Anderseits gehört die Demokratisierung des Kontinents zu den Hauptzielen der „Allianz“, weil die Unterdrückung durch eine Militärdiktatur den geeigneten Boden für die klassen-kämpferiische Revolution bildet. Schließlich erscheint die ganze Planung außer jedem Verhältnis zu den wirtschaftlichen Möglichkeiten der einzelnen Länder zu stehen. In zehn Jahren sollten 100 Milliarden Dollar aufgebracht werden, um das wirtschaftliche Niveau der lateinamerikanischen Masse von dem des Elends auf das des Mittelstandes zu heben. Von diesem Betrage sollte im Rahmen der Entwicklungshilfe 2 Milliarden Dollar von USA und den anderen kanitalstarken Ländern des Westens aufgebracht werden.
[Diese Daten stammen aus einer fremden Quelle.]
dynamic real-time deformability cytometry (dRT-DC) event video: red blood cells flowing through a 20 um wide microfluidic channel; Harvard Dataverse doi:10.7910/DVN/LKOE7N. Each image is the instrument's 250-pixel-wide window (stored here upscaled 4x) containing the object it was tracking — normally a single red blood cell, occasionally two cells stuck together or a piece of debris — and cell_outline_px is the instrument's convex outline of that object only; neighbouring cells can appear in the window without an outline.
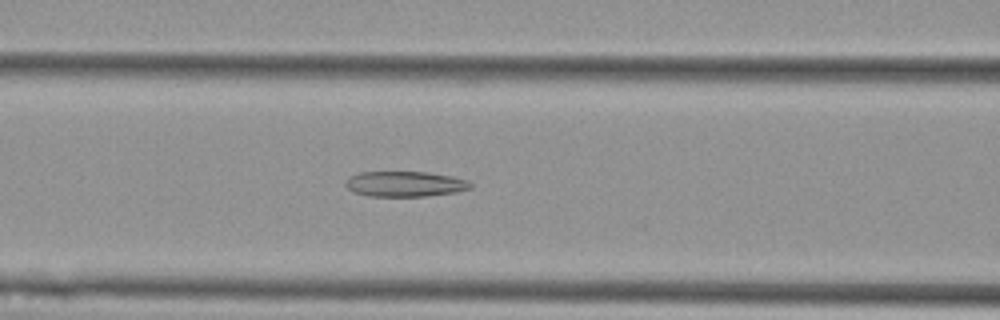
{"species": "Egyptian fruit bat (a non-hibernating species)", "species_latin": "Rousettus aegyptiacus", "temperature_condition": "cold", "stored_images_in_passage": 34, "camera_frame_rate_fps": 3000, "um_per_image_px": 0.085, "animal": {"sex": "female"}, "frame": {"image": 1, "passage_image": 23, "time_ms": 7.333, "image_size_px": [1000, 320], "cell_outline_px": [[472, 188], [456, 192], [428, 196], [368, 196], [352, 192], [344, 184], [344, 180], [348, 176], [360, 172], [428, 172], [452, 176], [468, 180], [472, 184]], "centroid_in_image_um": [34.4, 15.63], "position_along_channel_um": 132.2, "area_um2": 18.73}}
Schon dieses Ziel wird nicht annähernd erreicht, da der Kongreß nur Je 600 Millionen Dollar für die nächsten 4 Jahre bewilligt hat. Vor allem wirkt aber die Vorstellung, daß zum Beispiel Argentinien Hunderte von Millionen Dollar für das Entwicklungsprogramm aufwendet, grotesk, da die Argentinier selbst alle entbehrlichen Privatgelder auf nordamerikanische Bankkonten in Sicherheit bringen und die — bis zur neuen Hilfe aus Washington — noch vorhandenen Staatsgelder nicht einmal reichen, um die Beamtengehälter und Pensionisten zu zahlen, die seit Monaten rückständig sind.

So kommt es, daß 10-Jahres-Ent-wicklungspläne bisher überhaupt nur von Bolivien, Kolumbien und Chile vorgelegt worden sind.

Bolivien hat aber die Agrarreform schon 1953 verwirklicht und sein Entwicklungsplan lag schon der Konferenz von Punta del Este im vorigen Jahr fertig vor.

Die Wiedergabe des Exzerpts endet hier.